Passage shown.
# # # # # # #
It is with this ethic that Gareth Neal runs his art and craft studio in East London. A trained cabinet maker with a wealth of experience at hand-making crafts, he began experimenting with digital technology design in the nineties. Fast-forward almost thirty-years and the Gareth Neal Studio is now hailed for its beautiful art pieces and sustainably produced furniture, all of which exude both originality, precision and care.
“We create objects with soul, for people to keep and cherish for their lifetime – and hopefully pass on to others,” explains Gareth. “Objects that, in theory, will never break – that are built to last. Things that are truly modern but have a little bit of tradition attached. Objects that you want to touch and feel.”
Such pride of work comes with the knowledge that the materials used – whether it be for artwork or furniture – are environmentally sound. In fact, Gareth ensures that only UK-sourced timbers – typically English Oak or Ash – are used. Meanwhile, much of the artwork is created from either waste or offcuts to reduce carbon production, an example of which is Gareth’s latest self-described “brutalist” collection of simple, minimalist furniture made from tree crowns and stumps.
“It’s only through my knowledge of hand making furniture and many years of experience using traditional techniques that I have been able to harness what I’ve learned within the digital realm,” shares Gareth. “Technology provides another tool in the armoury of a cabinet maker or craftsman – to make things in a way we have never made them before. It can create accuracy of form and precision of execution in a way the hand can’t always achieve. So it not only supports my craft but also enhance the objects I make.”
# # # # # # #
Required actions.
**1.** Answer these about the passage on Gareth Neal:
(a) In what part of London is his studio?
(b) Which two timbers are typically used?
(c) What is his latest furniture collection made from?
**2.** Quote the passage on Gareth Neal word for word, from "Such pride of" to "crowns and stumps.".
The data that follows has nothing to do with the passage on Gareth Neal.

Records.
# # # # # # #
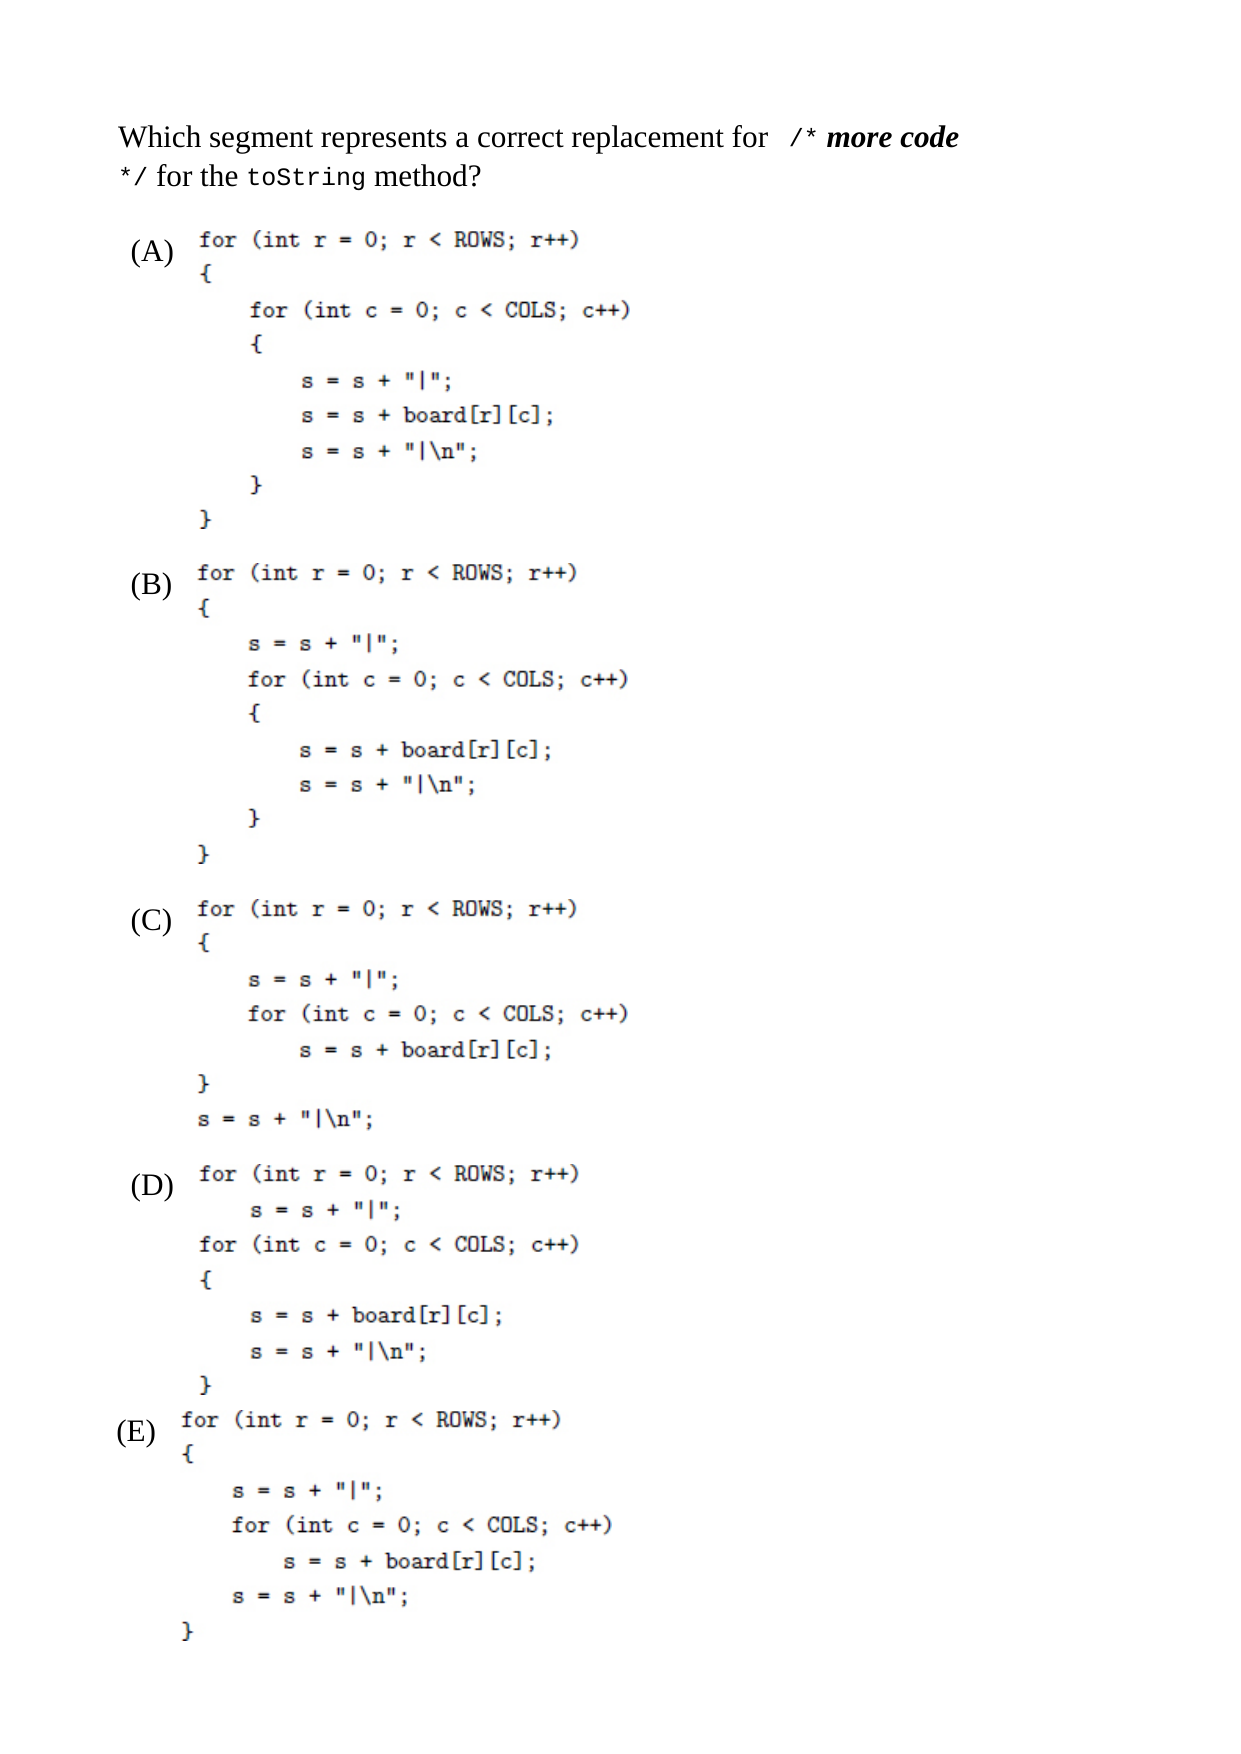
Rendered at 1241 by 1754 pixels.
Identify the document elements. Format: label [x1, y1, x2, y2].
# # # # # # #
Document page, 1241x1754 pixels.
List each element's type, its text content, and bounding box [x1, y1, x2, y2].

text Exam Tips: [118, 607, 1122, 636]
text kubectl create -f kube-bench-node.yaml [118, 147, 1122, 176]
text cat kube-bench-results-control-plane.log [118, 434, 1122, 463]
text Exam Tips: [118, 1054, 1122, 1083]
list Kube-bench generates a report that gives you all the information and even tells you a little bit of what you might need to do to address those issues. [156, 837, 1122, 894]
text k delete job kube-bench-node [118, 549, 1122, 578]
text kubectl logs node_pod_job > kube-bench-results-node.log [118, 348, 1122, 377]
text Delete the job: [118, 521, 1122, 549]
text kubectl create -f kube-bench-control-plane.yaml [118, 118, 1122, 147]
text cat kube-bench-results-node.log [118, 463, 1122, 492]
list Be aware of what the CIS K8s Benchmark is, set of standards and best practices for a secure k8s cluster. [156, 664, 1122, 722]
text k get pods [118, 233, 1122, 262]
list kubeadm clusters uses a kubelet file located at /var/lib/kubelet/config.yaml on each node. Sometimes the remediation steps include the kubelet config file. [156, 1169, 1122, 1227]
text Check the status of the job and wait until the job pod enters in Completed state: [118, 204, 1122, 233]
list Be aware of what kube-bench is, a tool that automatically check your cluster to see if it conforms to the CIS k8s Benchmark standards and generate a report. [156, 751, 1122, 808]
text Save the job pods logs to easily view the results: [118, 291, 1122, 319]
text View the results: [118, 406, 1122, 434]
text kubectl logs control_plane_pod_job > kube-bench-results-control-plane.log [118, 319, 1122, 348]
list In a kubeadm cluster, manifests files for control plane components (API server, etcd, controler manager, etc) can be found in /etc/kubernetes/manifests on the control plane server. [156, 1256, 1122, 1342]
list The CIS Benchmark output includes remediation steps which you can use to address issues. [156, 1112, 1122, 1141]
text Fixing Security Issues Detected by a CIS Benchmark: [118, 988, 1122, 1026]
# # # # # # #
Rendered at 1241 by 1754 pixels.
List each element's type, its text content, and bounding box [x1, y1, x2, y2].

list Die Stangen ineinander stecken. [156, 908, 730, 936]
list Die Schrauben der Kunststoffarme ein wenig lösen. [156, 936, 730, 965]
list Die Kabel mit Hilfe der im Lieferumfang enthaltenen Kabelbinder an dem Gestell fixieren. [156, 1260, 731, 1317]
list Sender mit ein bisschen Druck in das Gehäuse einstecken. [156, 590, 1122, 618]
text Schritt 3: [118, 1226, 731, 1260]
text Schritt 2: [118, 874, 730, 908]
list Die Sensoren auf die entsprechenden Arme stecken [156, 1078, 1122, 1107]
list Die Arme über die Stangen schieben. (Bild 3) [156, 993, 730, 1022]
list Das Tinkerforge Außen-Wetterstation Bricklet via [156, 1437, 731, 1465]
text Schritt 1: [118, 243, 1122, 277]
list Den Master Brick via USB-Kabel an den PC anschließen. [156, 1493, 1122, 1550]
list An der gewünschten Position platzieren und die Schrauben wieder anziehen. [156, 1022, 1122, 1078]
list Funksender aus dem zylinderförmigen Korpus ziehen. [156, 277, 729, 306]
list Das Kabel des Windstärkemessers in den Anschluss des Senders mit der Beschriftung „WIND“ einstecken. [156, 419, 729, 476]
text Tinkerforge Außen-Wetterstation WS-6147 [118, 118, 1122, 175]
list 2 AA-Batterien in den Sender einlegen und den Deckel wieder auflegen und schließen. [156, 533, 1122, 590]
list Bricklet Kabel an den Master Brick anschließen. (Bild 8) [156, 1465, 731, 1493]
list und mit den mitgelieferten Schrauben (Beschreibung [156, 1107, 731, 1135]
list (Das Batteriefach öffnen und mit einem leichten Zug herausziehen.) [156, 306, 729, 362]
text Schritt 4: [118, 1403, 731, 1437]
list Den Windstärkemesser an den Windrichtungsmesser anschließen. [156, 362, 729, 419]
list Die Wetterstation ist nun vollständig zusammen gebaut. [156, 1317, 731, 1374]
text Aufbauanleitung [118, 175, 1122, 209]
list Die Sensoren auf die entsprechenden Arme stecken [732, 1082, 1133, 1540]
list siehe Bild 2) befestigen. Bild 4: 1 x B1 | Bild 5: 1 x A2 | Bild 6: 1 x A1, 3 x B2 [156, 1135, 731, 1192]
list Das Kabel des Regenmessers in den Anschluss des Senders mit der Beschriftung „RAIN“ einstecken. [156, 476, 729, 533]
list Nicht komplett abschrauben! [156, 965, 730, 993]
# # # # # # #
Responses per task.
**1.**
(a) East London
(b) English Oak or Ash
(c) Tree crowns and stumps

**2.**
Such pride of work comes with the knowledge that the materials used – whether it be for artwork or furniture – are environmentally sound. In fact, Gareth ensures that only UK-sourced timbers – typically English Oak or Ash – are used. Meanwhile, much of the artwork is created from either waste or offcuts to reduce carbon production, an example of which is Gareth’s latest self-described “brutalist” collection of simple, minimalist furniture made from tree crowns and stumps.